Two women a week die at the hands of their partners or ex-partners, and one in five children experience domestic abuse growing up. Currently, these people face a postcode lottery for support – this needs to change.
We welcome the return of the Domestic Abuse Bill on 3 March 2020 but urge the UK Government to strengthen legislation to include a full statutory duty on local authorities to provide both accommodation-based and community-based services for adult and child victims, as well as perpetrators of abuse. This is necessary to end the postcode lottery of support and ensure everyone can access the help they need.
How we got here
In autumn 2019, we responded to the MHCLG Consultation on the Future Delivery of Support to Victims and their Children in Accommodation-Based Domestic Abuse Services. It was clear that a statutory duty on accommodation alone would present a significant risk to those community-based services which may be deprioritised in order to fulfil a narrower statutory duty based only on refuge services. This could lead to victims facing a further postcode lottery for support, particularly those who require specialist support such as BME, LGBT+ and disabled groups. It also risks withdrawal of funding for perpetrator programmes, and services for child victims. Following this consultation, we launched #Invest2EndAbuse.
General Election 2019 campaign
In the lead up to the 2019 general election, we called upon candidates to pledge to #Invest2EndAbuse, asking them to ensure the full range of domestic abuse services will be fully funded if they are elected as an MP. You can see which candidates signed our pledge to invest in the full range of domestic abuse services.
Why we need to #Invest2EndAbuse
Our 2019 Practitioner Survey found that adult and child victims face a postcode lottery in accessing specialist domestic abuse support.
• We are short of nearly 300 Idvas who are needed to support survivors who are at the most risk of serious harm or murder.
• For those victims and survivors who require early intervention or recovery support, outreach provision remains patchy and inconsistent.
• Specialist children’s support has been declining with evidence from Women’s Aid’s Annual Survey 2017 showing that the percentage of domestic abuse services providing dedicated support to children and young people fell from 62% in 2010 to 52% in 2017.

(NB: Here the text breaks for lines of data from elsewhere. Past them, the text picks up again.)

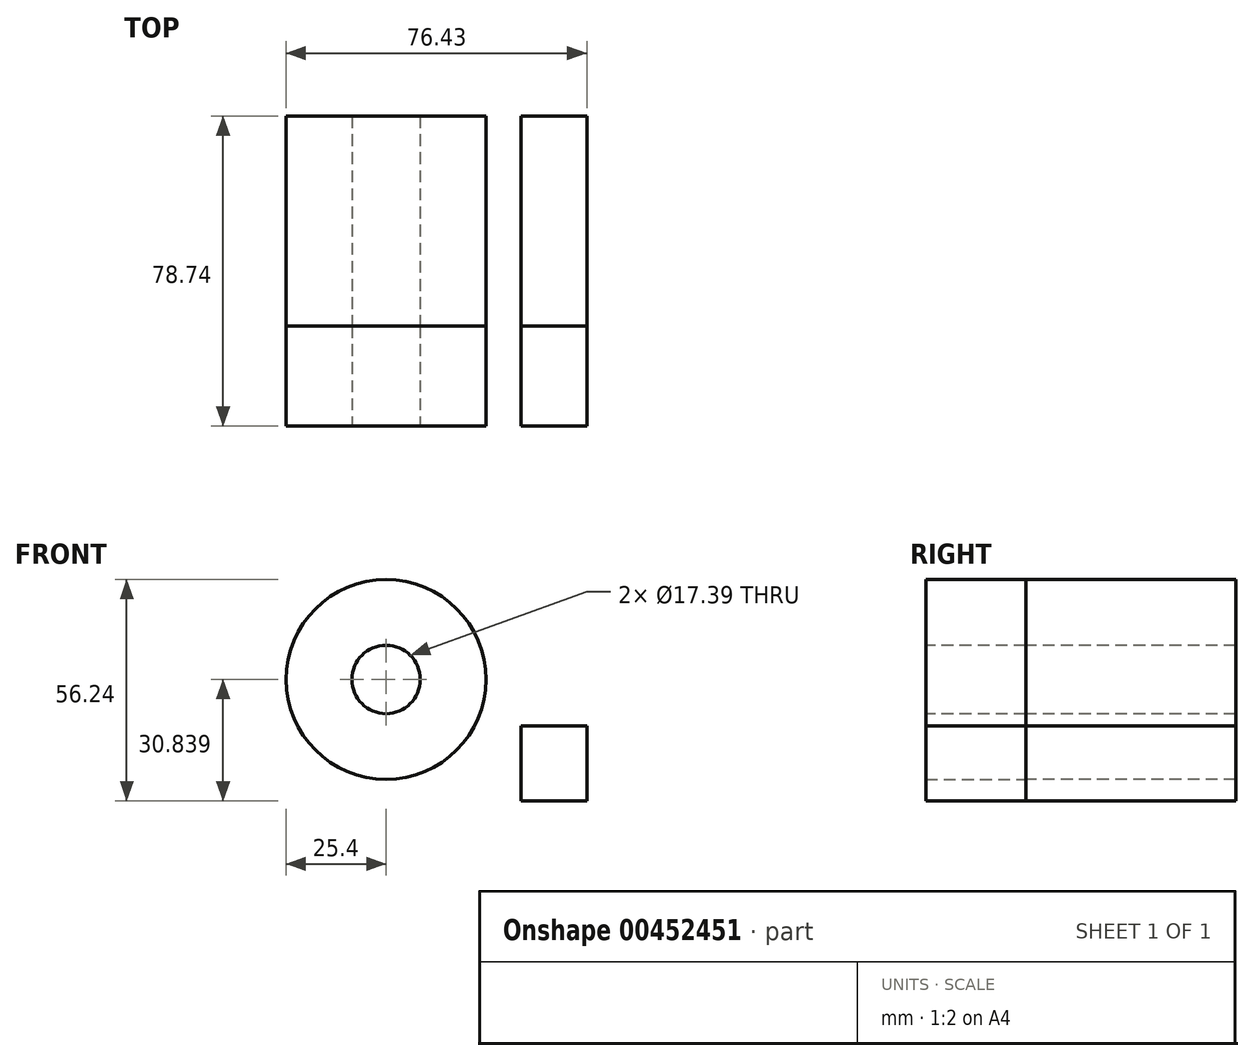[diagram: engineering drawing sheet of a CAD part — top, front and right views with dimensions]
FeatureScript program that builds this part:
annotation { "Feature Type Name" : "Feature", "Feature Type Description" : "" }
export const myFeature = defineFeature(function(context is Context, id is Id, definition is map)
    precondition{}
    {
        {
            var Q0;
            Q0=qCreatedBy(makeId("Front.planeOp"),FACE);
            var sketch = newSketch(context, id + "F0", { "sketchPlane" : qUnion([Q0])});
            skCircle(sketch, "E0", {"center": v(-55.7, 43.47) * mm, "radius": 25.4 * mm});
            skLineSegment(sketch, "E1", {"start": v(-43.4, 9.65) * mm, "end": v(18.5, 9.65) * mm});
            skLineSegment(sketch, "E2.bottom", {"start": v(-21.44, 31.69) * mm, "end": v(-4.68, 31.69) * mm});
            skLineSegment(sketch, "E2.top", {"start": v(-21.44, 12.63) * mm, "end": v(-4.68, 12.63) * mm});
            skLineSegment(sketch, "E2.left", {"start": v(-21.44, 31.69) * mm, "end": v(-21.44, 12.63) * mm});
            skLineSegment(sketch, "E2.right", {"start": v(-4.68, 31.69) * mm, "end": v(-4.68, 12.63) * mm});
            skSolve(sketch);
        }
        {
            var Q0;
            Q0 = qSketchRegion(id + "F0", true);
            extrude(context, id + "F1", {"entities" : qUnion([Q0]), "oppositeDirection" : true, "depth" : 53.34 * mm});
        }
        {
            var Q0;
            Q0 = qSketchRegion(id + "F0", true);
            var Q1;
            Q1=makeQuery(id+"F1.opExtrude","CAP_FACE",FACE,{"disambiguationData":[OSD([sQuery(id+"F0.wireOp",EDGE,"E2.bottom"),sQuery(id+"F0.wireOp",EDGE,"E2.top"),sQuery(id+"F0.wireOp",EDGE,"E2.left"),sQuery(id+"F0.wireOp",EDGE,"E2.right")])],"isStart":true});
            extrude(context, id + "F2", {"entities" : qUnion([Q0, Q1]), "depth" : 25.4 * mm});
        }
        {
            var Q0;
            Q0=makeQuery(id+"F2.opExtrude","CAP_FACE",FACE,{"disambiguationData":[OSD([sQuery(id+"F0.wireOp",EDGE,"E0")])],"isStart":false});
            var sketch = newSketch(context, id + "F3", { "sketchPlane" : qUnion([Q0])});
            skCircle(sketch, "E3", {"center": v(-55.7, 43.47) * mm, "radius": 8.7 * mm});
            skSolve(sketch);
        }
        {
            var Q0;
            Q0 = qSketchRegion(id + "F3", true);
            extrude(context, id + "F4", {"entities" : qUnion([Q0]), "operationType" : NewBodyOperationType.REMOVE, "endBound" : BoundingType.THROUGH_ALL, "oppositeDirection" : true, "depth" : 25.4 * mm});
        }
    });
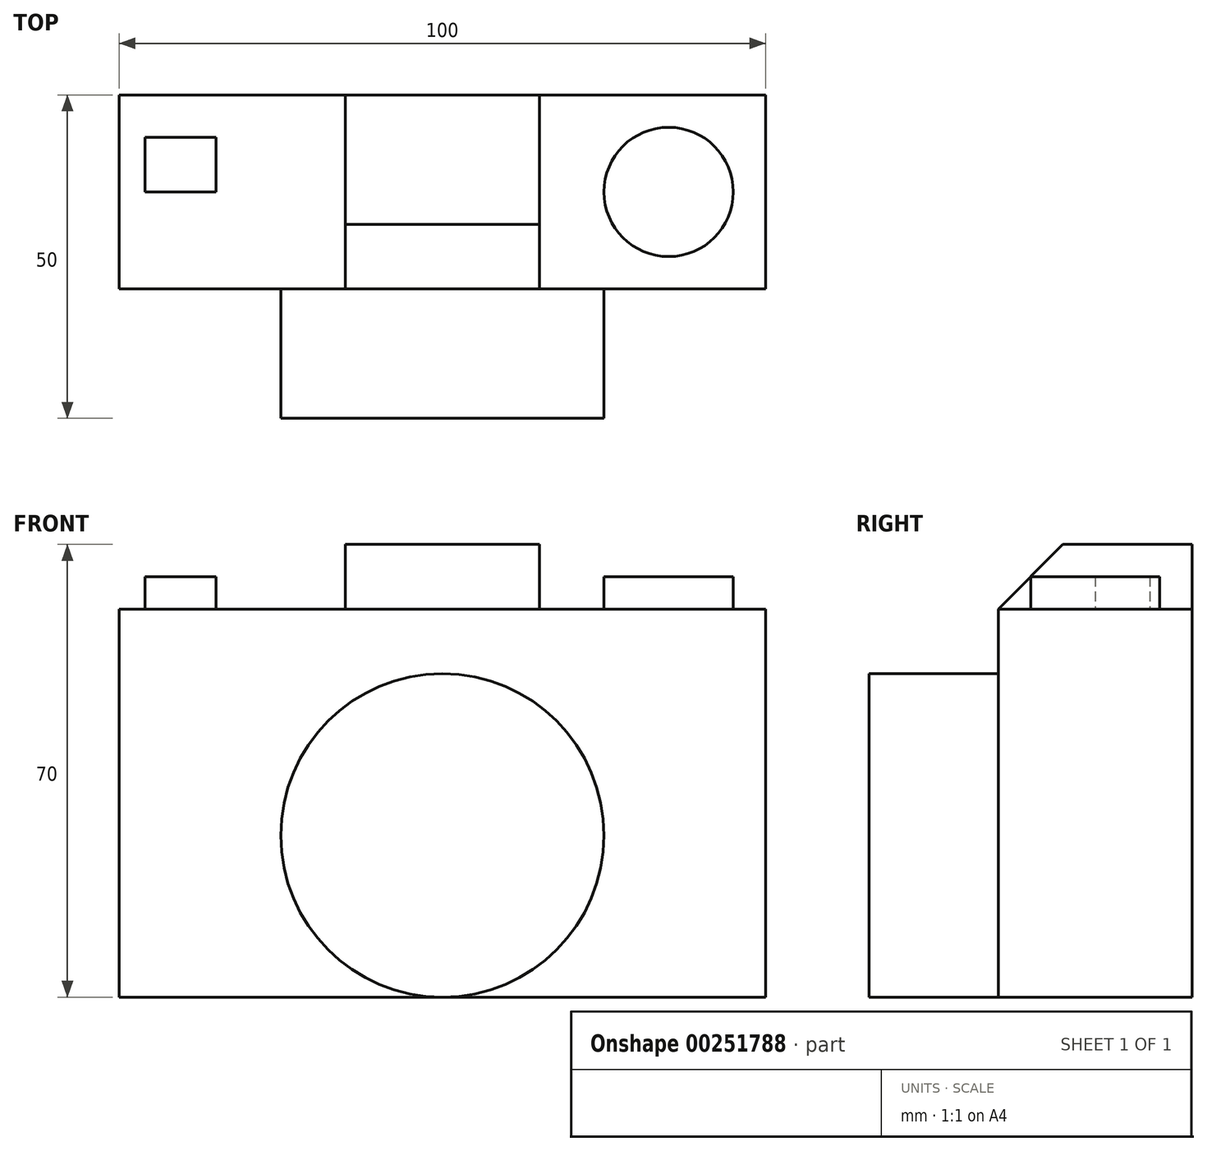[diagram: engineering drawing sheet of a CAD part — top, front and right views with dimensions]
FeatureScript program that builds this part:
annotation { "Feature Type Name" : "Feature", "Feature Type Description" : "" }
export const myFeature = defineFeature(function(context is Context, id is Id, definition is map)
    precondition{}
    {
        {
            var Q0;
            Q0=qCreatedBy(makeId("Front.planeOp"),FACE);
            var sketch = newSketch(context, id + "F0", { "sketchPlane" : qUnion([Q0])});
            skLineSegment(sketch, "E0.bottom", {"start": v(50, -25) * mm, "end": v(-50, -25) * mm});
            skLineSegment(sketch, "E0.top", {"start": v(50, 25) * mm, "end": v(-50, 25) * mm});
            skLineSegment(sketch, "E0.left", {"start": v(50, -25) * mm, "end": v(50, 25) * mm});
            skLineSegment(sketch, "E0.right", {"start": v(-50, -25) * mm, "end": v(-50, 25) * mm});
            skPoint(sketch, "E0.middle", {"position": v(0, 0) * mm});
            skSolve(sketch);
        }
        {
            var Q0;
            Q0 = qSketchRegion(id + "F0", true);
            extrude(context, id + "F1", {"entities" : qUnion([Q0]), "endBound" : BoundingType.SYMMETRIC, "depth" : 30 * mm});
        }
        {
            var Q0;
            Q0=makeQuery(id+"F1.opExtrude","SWEPT_FACE",FACE,{"disambiguationData":[OSD([sQuery(id+"F0.wireOp",EDGE,"E0.left")])]});
            var sketch = newSketch(context, id + "F2", { "sketchPlane" : qUnion([Q0])});
            skLineSegment(sketch, "E1.bottom", {"start": v(-15, 25) * mm, "end": v(15, 25) * mm});
            skLineSegment(sketch, "E1.top", {"start": v(-15, 35) * mm, "end": v(15, 35) * mm});
            skLineSegment(sketch, "E1.left", {"start": v(-15, 25) * mm, "end": v(-15, 35) * mm});
            skLineSegment(sketch, "E1.right", {"start": v(15, 25) * mm, "end": v(15, 35) * mm});
            skSolve(sketch);
        }
        {
            var Q0;
            Q0=makeQuery(id+"F1.opExtrude","CAP_FACE",FACE,{"disambiguationData":[OSD([sQuery(id+"F0.wireOp",EDGE,"E0.bottom"),sQuery(id+"F0.wireOp",EDGE,"E0.top"),sQuery(id+"F0.wireOp",EDGE,"E0.left"),sQuery(id+"F0.wireOp",EDGE,"E0.right")])],"isStart":false});
            var sketch = newSketch(context, id + "F3", { "sketchPlane" : qUnion([Q0])});
            skCircle(sketch, "E2", {"center": v(0, 0) * mm, "radius": 25 * mm});
            skSolve(sketch);
        }
        {
            var Q0;
            Q0 = qSketchRegion(id + "F3", true);
            extrude(context, id + "F4", {"entities" : qUnion([Q0]), "operationType" : NewBodyOperationType.ADD, "depth" : 20 * mm});
        }
        {
            var Q0;
            Q0 = qSketchRegion(id + "F2", true);
            extrude(context, id + "F5", {"entities" : qUnion([Q0]), "operationType" : NewBodyOperationType.ADD, "oppositeDirection" : true, "depth" : 100 * mm});
        }
        {
            var Q0;
            Q0=makeQuery(id+"F5.opExtrude","SWEPT_FACE",FACE,{"disambiguationData":[OSD([sQuery(id+"F2.wireOp",EDGE,"E1.top")])]});
            var sketch = newSketch(context, id + "F6", { "sketchPlane" : qUnion([Q0])});
            skCircle(sketch, "E3", {"center": v(35, 0) * mm, "radius": 10 * mm});
            skSolve(sketch);
        }
        {
            var Q0;
            Q0 = qSketchRegion(id + "F6", true);
            extrude(context, id + "F7", {"entities" : qUnion([Q0]), "operationType" : NewBodyOperationType.ADD, "depth" : 5 * mm});
        }
        {
            var Q0;
            Q0=makeQuery(id+"F5.opExtrude","SWEPT_FACE",FACE,{"disambiguationData":[OSD([sQuery(id+"F2.wireOp",EDGE,"E1.top")])]});
            var sketch = newSketch(context, id + "F8", { "sketchPlane" : qUnion([Q0])});
            skLineSegment(sketch, "E4.bottom", {"start": v(-46.01, 0) * mm, "end": v(-35, 0) * mm});
            skLineSegment(sketch, "E4.top", {"start": v(-46.01, 8.45) * mm, "end": v(-35, 8.45) * mm});
            skLineSegment(sketch, "E4.left", {"start": v(-46.01, 0) * mm, "end": v(-46.01, 8.45) * mm});
            skLineSegment(sketch, "E4.right", {"start": v(-35, 0) * mm, "end": v(-35, 8.45) * mm});
            skSolve(sketch);
        }
        {
            var Q0;
            Q0 = qSketchRegion(id + "F8", true);
            extrude(context, id + "F9", {"entities" : qUnion([Q0]), "operationType" : NewBodyOperationType.ADD, "depth" : 5 * mm});
        }
        {
            var Q0;
            Q0=makeQuery(id+"F5.opExtrude","SWEPT_FACE",FACE,{"disambiguationData":[OSD([sQuery(id+"F2.wireOp",EDGE,"E1.top")])]});
            var sketch = newSketch(context, id + "F10", { "sketchPlane" : qUnion([Q0])});
            skLineSegment(sketch, "E5.bottom", {"start": v(-15, 15) * mm, "end": v(15, 15) * mm});
            skLineSegment(sketch, "E5.top", {"start": v(-15, -15) * mm, "end": v(15, -15) * mm});
            skLineSegment(sketch, "E5.left", {"start": v(-15, 15) * mm, "end": v(-15, -15) * mm});
            skLineSegment(sketch, "E5.right", {"start": v(15, 15) * mm, "end": v(15, -15) * mm});
            skSolve(sketch);
        }
        {
            var Q0;
            Q0 = qSketchRegion(id + "F10", true);
            extrude(context, id + "F11", {"entities" : qUnion([Q0]), "operationType" : NewBodyOperationType.ADD, "depth" : 10 * mm});
        }
        {
            var Q0;
            Q0=makeQuery(id+"F11.opExtrude","SWEPT_FACE",FACE,{"disambiguationData":[OSD([sQuery(id+"F10.wireOp",EDGE,"E5.right")])]});
            var sketch = newSketch(context, id + "F12", { "sketchPlane" : qUnion([Q0])});
            skLineSegment(sketch, "E6", {"start": v(-15, 35) * mm, "end": v(-5, 45) * mm});
            skLineSegment(sketch, "E7.0", {"start": v(-15, 45) * mm, "end": v(-15, 35) * mm});
            skLineSegment(sketch, "E8.0", {"start": v(-5, 45) * mm, "end": v(-15, 45) * mm});
            skPoint(sketch, "E9.orphan", {"position": v(15, 45) * mm});
            skSolve(sketch);
        }
        {
            var Q0;
            Q0 = qSketchRegion(id + "F12", true);
            extrude(context, id + "F13", {"entities" : qUnion([Q0]), "operationType" : NewBodyOperationType.REMOVE, "endBound" : BoundingType.THROUGH_ALL, "oppositeDirection" : true, "depth" : 25 * mm});
        }
    });
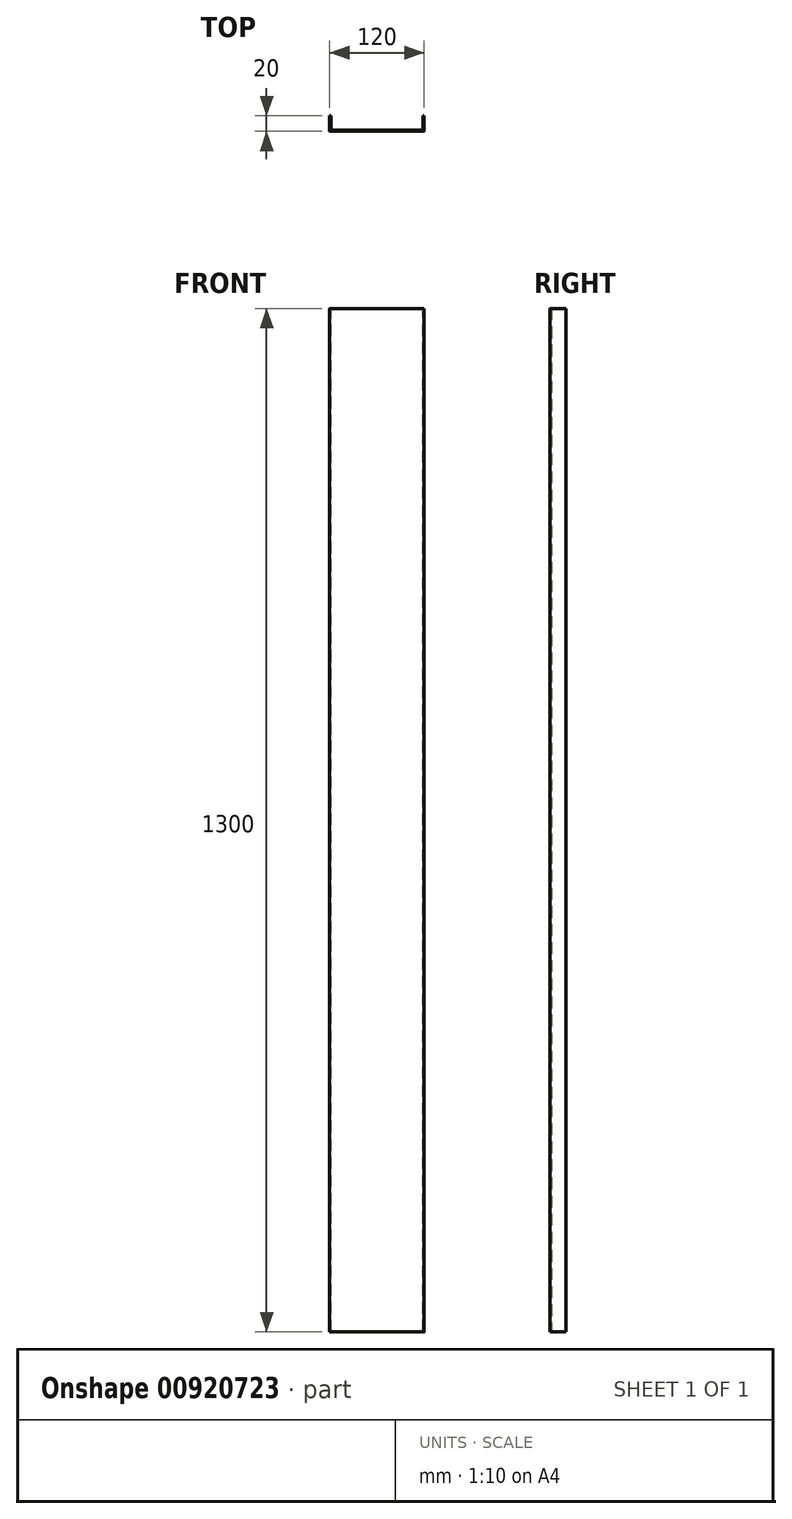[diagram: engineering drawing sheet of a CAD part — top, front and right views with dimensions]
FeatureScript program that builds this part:
annotation { "Feature Type Name" : "Feature", "Feature Type Description" : "" }
export const myFeature = defineFeature(function(context is Context, id is Id, definition is map)
    precondition{}
    {
        {
            var Q0;
            Q0=qCreatedBy(makeId("Top.planeOp"),FACE);
            var sketch = newSketch(context, id + "F0", { "sketchPlane" : qUnion([Q0])});
            skLineSegment(sketch, "E0.bottom", {"start": v(59.6, 20) * mm, "end": v(-59.6, 20) * mm});
            skLineSegment(sketch, "E0.top", {"start": v(59.6, -20) * mm, "end": v(-59.6, -20) * mm});
            skLineSegment(sketch, "E0.left", {"start": v(60, 19.6) * mm, "end": v(60, -19.6) * mm});
            skLineSegment(sketch, "E0.right", {"start": v(-60, 19.6) * mm, "end": v(-60, -19.6) * mm});
            skPoint(sketch, "E0.middle", {"position": v(0, 0) * mm});
            skPoint(sketch, "E1.visualSharp", {"position": v(-60, 20) * mm});
            skArc(sketch, "E1.filletArc", {"start": v(-59.6, 20) * mm, "mid": v(-59.88, 19.88) * mm, "end": v(-60, 19.6) * mm});
            skPoint(sketch, "E2.visualSharp", {"position": v(-60, -20) * mm});
            skArc(sketch, "E2.filletArc", {"start": v(-60, -19.6) * mm, "mid": v(-59.88, -19.88) * mm, "end": v(-59.6, -20) * mm});
            skPoint(sketch, "E3.visualSharp", {"position": v(60, -20) * mm});
            skArc(sketch, "E3.filletArc", {"start": v(59.6, -20) * mm, "mid": v(59.88, -19.88) * mm, "end": v(60, -19.6) * mm});
            skPoint(sketch, "E4.visualSharp", {"position": v(60, 20) * mm});
            skArc(sketch, "E4.filletArc", {"start": v(60, 19.6) * mm, "mid": v(59.88, 19.88) * mm, "end": v(59.6, 20) * mm});
            skLineSegment(sketch, "E5.0", {"start": v(58.5, 18.5) * mm, "end": v(58.5, -18.5) * mm});
            skLineSegment(sketch, "E5.1", {"start": v(58.5, 18.5) * mm, "end": v(-58.5, 18.5) * mm});
            skLineSegment(sketch, "E5.2", {"start": v(-58.5, 18.5) * mm, "end": v(-58.5, -18.5) * mm});
            skLineSegment(sketch, "E5.3", {"start": v(58.5, -18.5) * mm, "end": v(-58.5, -18.5) * mm});
            skSolve(sketch);
        }
        {
            var Q0;
            Q0=qSketchRegion(id+"F0",true);
            extrude(context, id + "F1", {"entities" : qUnion([Q0]), "depth" : 1300 * mm, "offsetDistance" : 25 * mm});
        }
        {
            var Q0;
            Q0=makeQuery(id+"F1.opExtrude","CAP_FACE",FACE,{"disambiguationData":[OSD([sQuery(id+"F0.wireOp",EDGE,"E0.bottom"),sQuery(id+"F0.wireOp",EDGE,"E0.top"),sQuery(id+"F0.wireOp",EDGE,"E0.left"),sQuery(id+"F0.wireOp",EDGE,"E0.right"),sQuery(id+"F0.wireOp",EDGE,"E1.filletArc"),sQuery(id+"F0.wireOp",EDGE,"E2.filletArc"),sQuery(id+"F0.wireOp",EDGE,"E3.filletArc"),sQuery(id+"F0.wireOp",EDGE,"E4.filletArc"),sQuery(id+"F0.wireOp",EDGE,"E5.0"),sQuery(id+"F0.wireOp",EDGE,"E5.1"),sQuery(id+"F0.wireOp",EDGE,"E5.2"),sQuery(id+"F0.wireOp",EDGE,"E5.3")])],"isStart":false});
            var sketch = newSketch(context, id + "F2", { "sketchPlane" : qUnion([Q0])});
            skLineSegment(sketch, "E6", {"start": v(-58.5, 0) * mm, "end": v(-60, 0) * mm});
            skLineSegment(sketch, "E7", {"start": v(58.5, 0) * mm, "end": v(60, 0) * mm});
            skSolve(sketch);
        }
        {
            var Q0;
            {var subQ3=sQuery(id+"F2.wireOp",EDGE,"E6");Q0=makeQuery(id+"F2.imprint","IMPRINT",FACE,{"disambiguationData":[TD([[makeQuery(id+"F2.imprint","IMPRINT",EDGE,{"derivedFrom":subQ3}),-1.0]])]});}
            extrude(context, id + "F3", {"entities" : qUnion([Q0]), "operationType" : NewBodyOperationType.REMOVE, "oppositeDirection" : true, "depth" : 1300 * mm, "offsetDistance" : 25 * mm});
        }
    });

• Young people experience some of the highest rates of domestic abuse, at high levels of severity. Despite this, almost one in five police force areas have no specialist support for young people experiencing domestic abuse.
• Fewer than 1% of perpetrators receive an intervention to change their behaviour.
Action for Children report
Action for Children's report, released Thursday 21 November, into children's experiences of domestic abuse, shows that every day nearly 700 children in England are being identified as experiencing domestic abuse at home. The report also finds barriers to accessing support in two-thirds of local authorities, with more than one in ten offering no support services for children at all. This highlights the stark need to invest in domestic abuse specialist services that will support the whole family, children included.
On 25 February 2020, Barnado's released their report on the hidden impact of domestic abuse on children, finding the trauma can last long into adulthood. The report found half of the children needing support from children's services had experienced domestic abuse in the home. It also found growing evidence of a link between children experiencing domestic abuse and then going on to be a young offender, with 25% of boys and 40% of girls in custody reporting violence at home. Barnardo's found that although domestic abuse and the trauma it creates are the most common issue the charity’s frontline staff see within the families they work with, support services are in short supply. This is further evidence that the Government needs to include a requirement in its domestic abuse bill for local authorities to provide specialist services for the whole family, including child victims of domestic abuse.